The Common Reading Committee is pleased to announce Why We Can't Wait by Dr. Martin Luther King, Jr. as the Elon common reading for 2015-16. If you’ve never read an extended text by MLK, this will be a mind-expanding experience. The book is a timeless classic, the sort of work that everyone should read at least once. King presents intellectual and historical arguments for how to achieve a more just society while highlighting the civil rights movement and the campaign in Birmingham, Alabama. The book’s messages resonate strongly with modern events/conditions happening all around us, both in our local community and around the world, creating opportunities for discussions about civil rights, equality, civil disobedience, leadership models, poverty, and many other themes.

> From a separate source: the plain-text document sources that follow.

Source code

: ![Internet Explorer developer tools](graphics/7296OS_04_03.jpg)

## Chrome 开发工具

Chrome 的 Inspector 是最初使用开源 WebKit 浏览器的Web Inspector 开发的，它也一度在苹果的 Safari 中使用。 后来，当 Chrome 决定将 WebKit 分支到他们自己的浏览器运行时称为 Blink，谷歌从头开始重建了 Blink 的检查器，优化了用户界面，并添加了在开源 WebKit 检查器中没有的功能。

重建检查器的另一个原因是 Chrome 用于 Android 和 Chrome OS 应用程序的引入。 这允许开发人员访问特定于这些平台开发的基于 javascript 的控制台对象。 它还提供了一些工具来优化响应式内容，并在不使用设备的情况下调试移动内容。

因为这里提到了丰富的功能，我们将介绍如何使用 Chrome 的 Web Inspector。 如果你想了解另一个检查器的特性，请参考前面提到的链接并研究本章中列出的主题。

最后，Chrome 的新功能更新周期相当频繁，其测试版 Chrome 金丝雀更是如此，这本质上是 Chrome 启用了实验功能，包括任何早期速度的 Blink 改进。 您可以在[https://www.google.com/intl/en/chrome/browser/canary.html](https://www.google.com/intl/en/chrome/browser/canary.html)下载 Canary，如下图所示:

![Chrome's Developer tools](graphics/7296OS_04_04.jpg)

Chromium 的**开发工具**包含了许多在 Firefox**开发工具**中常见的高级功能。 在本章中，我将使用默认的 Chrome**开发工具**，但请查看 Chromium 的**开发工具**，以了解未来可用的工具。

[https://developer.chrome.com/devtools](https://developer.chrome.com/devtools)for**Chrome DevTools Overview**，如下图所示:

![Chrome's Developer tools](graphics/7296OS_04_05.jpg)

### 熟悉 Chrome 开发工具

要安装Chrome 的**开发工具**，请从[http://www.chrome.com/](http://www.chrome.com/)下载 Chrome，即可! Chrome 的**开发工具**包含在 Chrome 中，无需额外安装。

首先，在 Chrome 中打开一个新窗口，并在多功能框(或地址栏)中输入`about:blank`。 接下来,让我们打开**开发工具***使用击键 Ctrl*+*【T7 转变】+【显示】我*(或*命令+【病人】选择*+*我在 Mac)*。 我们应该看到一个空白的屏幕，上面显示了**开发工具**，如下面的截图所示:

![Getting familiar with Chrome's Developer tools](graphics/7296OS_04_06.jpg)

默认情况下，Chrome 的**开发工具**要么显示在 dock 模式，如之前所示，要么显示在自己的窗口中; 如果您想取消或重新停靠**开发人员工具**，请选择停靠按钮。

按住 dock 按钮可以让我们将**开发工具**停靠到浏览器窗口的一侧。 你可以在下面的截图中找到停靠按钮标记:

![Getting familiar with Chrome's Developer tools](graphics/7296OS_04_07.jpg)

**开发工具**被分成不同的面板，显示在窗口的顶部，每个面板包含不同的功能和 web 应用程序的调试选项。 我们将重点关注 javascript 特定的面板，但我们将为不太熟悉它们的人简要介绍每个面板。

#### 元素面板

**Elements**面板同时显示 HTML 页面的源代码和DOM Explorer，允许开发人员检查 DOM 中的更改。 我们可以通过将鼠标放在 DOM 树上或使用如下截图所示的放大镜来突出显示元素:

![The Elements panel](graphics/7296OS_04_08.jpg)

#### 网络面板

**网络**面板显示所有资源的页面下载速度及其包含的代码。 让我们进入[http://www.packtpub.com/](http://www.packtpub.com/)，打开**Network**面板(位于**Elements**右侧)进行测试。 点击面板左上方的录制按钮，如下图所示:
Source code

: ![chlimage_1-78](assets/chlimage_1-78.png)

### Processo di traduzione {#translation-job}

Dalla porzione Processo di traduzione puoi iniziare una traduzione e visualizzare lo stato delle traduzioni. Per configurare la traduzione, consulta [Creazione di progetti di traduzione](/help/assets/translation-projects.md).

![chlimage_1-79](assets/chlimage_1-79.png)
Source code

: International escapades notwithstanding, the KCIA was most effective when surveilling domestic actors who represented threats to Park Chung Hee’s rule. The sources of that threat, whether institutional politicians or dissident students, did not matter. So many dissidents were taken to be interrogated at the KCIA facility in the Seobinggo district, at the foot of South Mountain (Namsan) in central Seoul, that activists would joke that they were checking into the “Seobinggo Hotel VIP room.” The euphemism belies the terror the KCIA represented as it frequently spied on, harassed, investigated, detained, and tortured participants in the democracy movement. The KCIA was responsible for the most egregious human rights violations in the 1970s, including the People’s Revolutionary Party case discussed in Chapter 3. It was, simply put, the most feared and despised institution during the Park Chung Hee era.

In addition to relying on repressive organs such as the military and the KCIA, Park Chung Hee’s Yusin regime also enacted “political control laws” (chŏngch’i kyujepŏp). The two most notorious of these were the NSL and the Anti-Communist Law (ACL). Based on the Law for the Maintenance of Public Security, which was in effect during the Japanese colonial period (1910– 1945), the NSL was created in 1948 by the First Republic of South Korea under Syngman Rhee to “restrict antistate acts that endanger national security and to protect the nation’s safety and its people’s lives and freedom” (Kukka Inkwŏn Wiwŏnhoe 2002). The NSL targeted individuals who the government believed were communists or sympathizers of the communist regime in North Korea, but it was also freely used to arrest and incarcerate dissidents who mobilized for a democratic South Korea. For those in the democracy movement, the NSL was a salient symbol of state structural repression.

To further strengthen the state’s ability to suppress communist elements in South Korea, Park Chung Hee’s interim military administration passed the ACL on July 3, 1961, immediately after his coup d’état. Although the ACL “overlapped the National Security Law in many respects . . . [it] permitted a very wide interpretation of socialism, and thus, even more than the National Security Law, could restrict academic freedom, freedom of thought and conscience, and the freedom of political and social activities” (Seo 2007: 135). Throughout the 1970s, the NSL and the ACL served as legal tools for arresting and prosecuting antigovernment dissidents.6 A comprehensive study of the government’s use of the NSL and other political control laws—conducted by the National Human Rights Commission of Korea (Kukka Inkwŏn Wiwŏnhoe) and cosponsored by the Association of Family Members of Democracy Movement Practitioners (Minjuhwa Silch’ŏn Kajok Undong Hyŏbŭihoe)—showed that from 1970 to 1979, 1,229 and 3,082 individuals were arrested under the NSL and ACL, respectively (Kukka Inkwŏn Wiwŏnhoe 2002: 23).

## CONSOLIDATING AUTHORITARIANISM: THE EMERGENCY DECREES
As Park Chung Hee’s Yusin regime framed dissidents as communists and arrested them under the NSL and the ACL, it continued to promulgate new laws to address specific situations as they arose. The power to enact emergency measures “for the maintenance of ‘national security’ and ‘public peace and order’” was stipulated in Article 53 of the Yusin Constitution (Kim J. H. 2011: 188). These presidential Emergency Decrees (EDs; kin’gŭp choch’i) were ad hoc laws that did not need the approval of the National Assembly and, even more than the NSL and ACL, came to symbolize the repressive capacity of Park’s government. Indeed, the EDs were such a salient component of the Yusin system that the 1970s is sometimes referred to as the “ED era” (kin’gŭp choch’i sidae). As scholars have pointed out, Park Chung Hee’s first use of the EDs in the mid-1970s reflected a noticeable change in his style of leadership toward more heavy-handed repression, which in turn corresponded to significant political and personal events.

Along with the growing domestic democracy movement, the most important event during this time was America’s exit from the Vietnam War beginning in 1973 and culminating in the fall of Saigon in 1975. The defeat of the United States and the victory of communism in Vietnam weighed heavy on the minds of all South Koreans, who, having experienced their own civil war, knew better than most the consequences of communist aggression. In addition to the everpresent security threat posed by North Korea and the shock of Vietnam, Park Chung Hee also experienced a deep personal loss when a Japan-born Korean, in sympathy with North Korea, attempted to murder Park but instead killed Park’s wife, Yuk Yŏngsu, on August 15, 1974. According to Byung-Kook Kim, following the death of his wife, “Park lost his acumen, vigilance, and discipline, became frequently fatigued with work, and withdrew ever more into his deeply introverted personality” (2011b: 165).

Excerpt from Why We Can't Wait:
“Perhaps it is easy for those who have never felt the stinging darts of segregation to say, ‘Wait.’ But when you have seen vicious mobs lynch your mothers and fathers at will and drown your sisters and brothers at whim…when you see the vast majority of twenty million Negro brothers smothering in an airtight cage of poverty in the midst of an affluent society; when you suddenly find your tongue twisted and your speech stammering as you seek to explain to your six-year-old daughter why she can’t go to the public amusement park that has just been advertised on television, and see tears welling up in her eyes when she is told that Funtown is closed to colored children, and see ominous clouds of inferiority beginning to form in her little mental sky…when you take a cross-country drive and find it necessary to sleep night after night in the uncomfortable corners of your automobile because no motel will accept you…when…your wife and mother are never given the respected title ‘Mrs.’…when you are forever fighting a degenerating sense of ‘nobodiness’—then you will understand why we find it difficult to wait. There comes a time when the cup of endurance runs over, and men are no longer willing to be plunged into the abyss of despair.”